# Exercise aim
From first line to last, give the records again word for word and omit the pictures.

# Listed entries

* * * * * * *

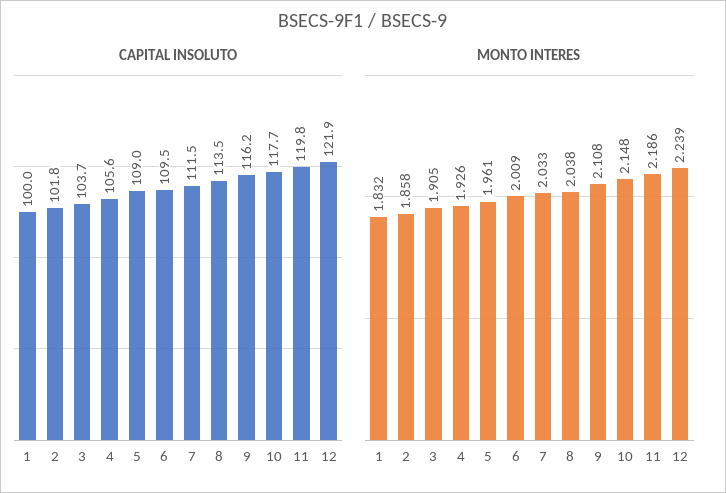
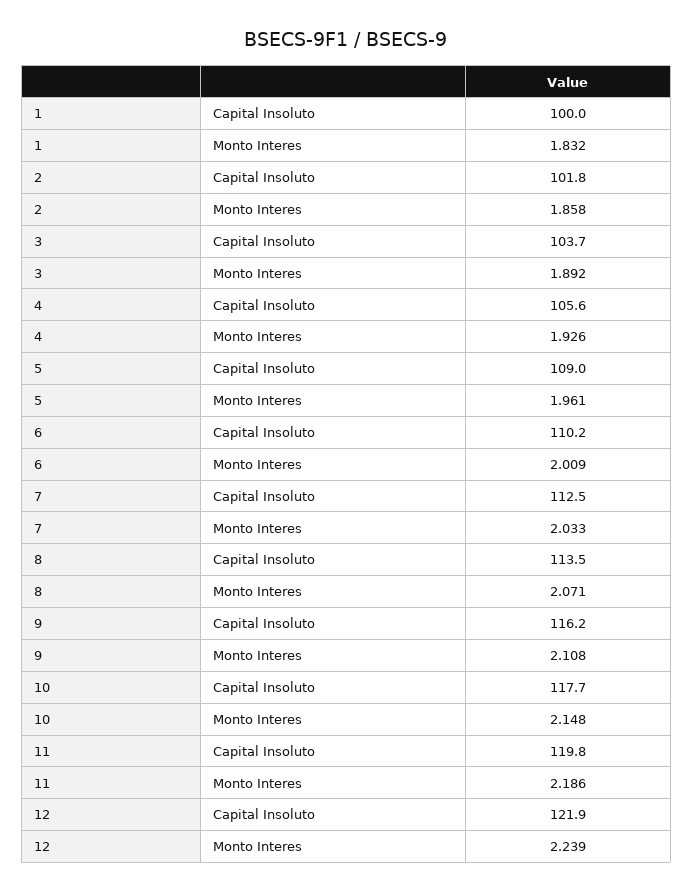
  {
    "CAPITAL INSOLUTO": {
      "1": 100,
      "2": 101.8,
      "3": 103.7,
      "4": 105.6,
      "5": 109,
-     "6": 109.5,
+     "6": 110.2,
-     "7": 111.5,
+     "7": 112.5,
      "8": 113.5,
      "9": 116.2,
      "10": 117.7,
      "11": 119.8,
      "12": 121.9
    },
    "MONTO INTERES": {
      "1": 1.832,
      "2": 1.858,
-     "3": 1.905,
+     "3": 1.892,
      "4": 1.926,
      "5": 1.961,
      "6": 2.009,
      "7": 2.033,
-     "8": 2.038,
+     "8": 2.071,
      "9": 2.108,
      "10": 2.148,
      "11": 2.186,
      "12": 2.239
    }
  }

* * * * * * *

# Result of the exercise
  {
    "CAPITAL INSOLUTO": {
      "1": 100,
      "2": 101.8,
      "3": 103.7,
      "4": 105.6,
      "5": 109,
-     "6": 109.5,
+     "6": 110.2,
-     "7": 111.5,
+     "7": 112.5,
      "8": 113.5,
      "9": 116.2,
      "10": 117.7,
      "11": 119.8,
      "12": 121.9
    },
    "MONTO INTERES": {
      "1": 1.832,
      "2": 1.858,
-     "3": 1.905,
+     "3": 1.892,
      "4": 1.926,
      "5": 1.961,
      "6": 2.009,
      "7": 2.033,
-     "8": 2.038,
+     "8": 2.071,
      "9": 2.108,
      "10": 2.148,
      "11": 2.186,
      "12": 2.239
    }
  }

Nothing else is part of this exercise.